La lavanda dei piedi piace -all’esterno- un po’ come all’insipiente cattolico sinistramente globalizzato piace il segno di pace durante la messa, che ho sentito discutere da classici cattopiddini come fosse un punto centrale del rito e non un’aggiunta di importanza secondaria. Nella messa si rende presente ancora una volta in maniera incruenta il sacrificio di Cristo nell’Eucarestia? Macché, la messa è prima di tutto l’occasione per venirsi incontro, un’assemblea in cui ci guardiamo negli occhi e ci diciamo “Pace!” Non è forse bello così? La nostra festa non deve finire e non finirà. Perché la festa siamo noi. Eccetera. Giusto?
Analogamente: ci sono tanti segni, tanti contenuti complessi stratificati nella liturgia di oggi? Macché, è tutto molto semplice. Il punto è che la Chiesa questo deve fare, e del resto ha sempre fatto: aiutare, lavare i piedi, fare quelle che i vecchi bigotti chiamavano opere di misericordia corporale. E già che c’è, fare ammenda per le proprie colpe, demolire la gerarchia. O ché, questi preti e vescovi davvero credono di cavarsela con così poco, un gesto una volta all’anno, pro forma, e poi tornare a gestire unilateralmente il loro sistema di potere patriarcale? Giù dal piedistallo devono scendere, questo è solo l’inizio.
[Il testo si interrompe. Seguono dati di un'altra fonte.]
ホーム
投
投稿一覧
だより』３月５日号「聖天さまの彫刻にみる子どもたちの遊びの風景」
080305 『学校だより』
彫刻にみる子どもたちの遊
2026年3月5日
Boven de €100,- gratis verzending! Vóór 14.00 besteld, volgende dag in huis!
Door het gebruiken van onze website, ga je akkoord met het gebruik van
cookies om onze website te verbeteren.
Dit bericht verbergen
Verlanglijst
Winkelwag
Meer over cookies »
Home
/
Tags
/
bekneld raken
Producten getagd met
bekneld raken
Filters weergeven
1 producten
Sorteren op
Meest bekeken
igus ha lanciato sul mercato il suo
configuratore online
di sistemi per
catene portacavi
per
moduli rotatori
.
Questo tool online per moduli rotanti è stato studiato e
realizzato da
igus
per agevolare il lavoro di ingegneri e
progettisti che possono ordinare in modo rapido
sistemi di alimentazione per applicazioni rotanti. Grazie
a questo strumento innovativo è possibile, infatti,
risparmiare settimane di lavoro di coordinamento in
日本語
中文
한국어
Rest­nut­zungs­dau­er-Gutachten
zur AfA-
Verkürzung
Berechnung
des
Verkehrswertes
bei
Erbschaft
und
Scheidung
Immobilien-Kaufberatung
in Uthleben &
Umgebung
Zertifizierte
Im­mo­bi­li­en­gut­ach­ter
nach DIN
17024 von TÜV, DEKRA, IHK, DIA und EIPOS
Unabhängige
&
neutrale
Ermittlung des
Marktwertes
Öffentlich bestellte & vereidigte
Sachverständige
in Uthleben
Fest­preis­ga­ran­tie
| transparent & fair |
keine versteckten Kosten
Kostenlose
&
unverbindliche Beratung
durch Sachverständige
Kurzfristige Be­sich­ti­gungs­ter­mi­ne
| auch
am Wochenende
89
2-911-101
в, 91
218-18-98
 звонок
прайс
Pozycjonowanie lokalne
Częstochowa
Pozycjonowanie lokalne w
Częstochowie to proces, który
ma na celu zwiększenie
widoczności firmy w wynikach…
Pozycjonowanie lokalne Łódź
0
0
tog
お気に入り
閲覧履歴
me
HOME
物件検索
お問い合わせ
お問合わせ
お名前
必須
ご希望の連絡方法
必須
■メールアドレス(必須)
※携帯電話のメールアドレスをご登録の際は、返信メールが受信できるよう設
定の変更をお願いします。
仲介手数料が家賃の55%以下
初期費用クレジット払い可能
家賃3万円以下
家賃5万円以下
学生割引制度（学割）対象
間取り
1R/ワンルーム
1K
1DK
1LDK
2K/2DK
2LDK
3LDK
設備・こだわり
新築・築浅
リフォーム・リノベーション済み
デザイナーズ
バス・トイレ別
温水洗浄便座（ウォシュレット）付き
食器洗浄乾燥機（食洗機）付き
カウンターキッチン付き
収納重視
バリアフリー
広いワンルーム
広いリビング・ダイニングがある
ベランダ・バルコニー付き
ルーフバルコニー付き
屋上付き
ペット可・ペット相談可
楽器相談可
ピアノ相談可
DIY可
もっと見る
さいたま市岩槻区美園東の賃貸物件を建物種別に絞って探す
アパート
Ecco, non c’è niente di più moderno: ritrovare negli occhi dello spettatore un rito che simboleggia il ridurre la Chiesa ad una agenzia di assistenti sociali.
“Chinatevi a dare una mano concretamente, è questo il nostro orizzonte!”

 

Il prossimo!

Gesù non si è sognato di fare la lavanda dei piedi a qualche passante. Ha scelto gli Apostoli perché la carità parte da chi ti è più vicino.

Volete una lavanda dei piedi fatta bene? Il papa si mostri servo di alcuni vescovi, al massimo può inserire nel gruppo dei preti. E il vescovo lavi i piedi esclusivamente ai preti. Perché l’amore cristiano non è un facile gesto estemporaneo verso lontani che non incontreremo più, al contrario ci impegna a migliorare i rapporti con quelli con cui ci rapportiamo normalmente. C’è un ordine nelle cose.
E Dio solo sa… anzi, molti sanno, quanto il clero da anni abbia bisogno di non essere solo bistrattato dai superiori, in specie dal papa. Di ricevere un segno di affetto. Di non essere criticato per la propria fedeltà alla tradizione.

E se è vero che la logica del gesto di servizio ed auto-umiliazione è trasferibile a tutti i livelli, e potrebbe essere messa in scena persino dal prete per i semplici fedeli, o addirittura verso persone estranee alla comunità, ogni azione ha un valore in ciò che comunica; quando potrebbe essere fraintesa, è tuo dovere non farla!
Quindi lavare i piedi a chi non crede no, perché non lo stai aiutando a capire che per te è in errore ed hai un Vangelo da fargli conoscere; lavare i piedi al musulmano assolutamente no, perché (se segue con attenzione la sua religione) lo interpreterebbe come un atto dovuto di sottomissione all’Islam; lavare i piedi a chi vive una condizione contraria alla morale cristiana davvero no, perché deve capire che gli si chiede una conversione, che è l’esatto contrario del cristianesimo svilito, terapeutico, insipido che ti dice semplicemente che devi essere accettato per come sei.
Anche lavare i piedi ad un rappresentante di una categoria neutra, non moralmente discutibile e comunque cattolico, tutto sommato non va bene: sposta l’accento dalla persona all’appartenenza ad un gruppo. Essere cristiani significa guardare alla persona concreta, nella sua unicità. In chiesa non sei nero, bianco, indio o birulò. Sei tu, basta. Se ti tratto come rappresentante di una realtà sociale creo barriere, politicizzazione e conformismi.

 

Insomma, visto che oggi si celebra anche l’istituzione del sacerdozio….

Ecco un consiglio non richiesto che tanto non verrà letto: il prete torni a fare il prete: incarni il sacro, invece di dissacrare per farsi uno di noi. Un compagno.

E a maggior ragione il vescovo e il papa. Accettino gli oneri che il loro ufficio comporta, incluso un distacco, una separazione che non permettono di fare tutte le cose che fanno gli altri, né di fare i piacioni con iniziative politicamente alla moda. Imparino a pensare che lavare i piedi ad un laico è un’iniziativa troppo audace, imprudente. Che non sono loro che dirigono lo show.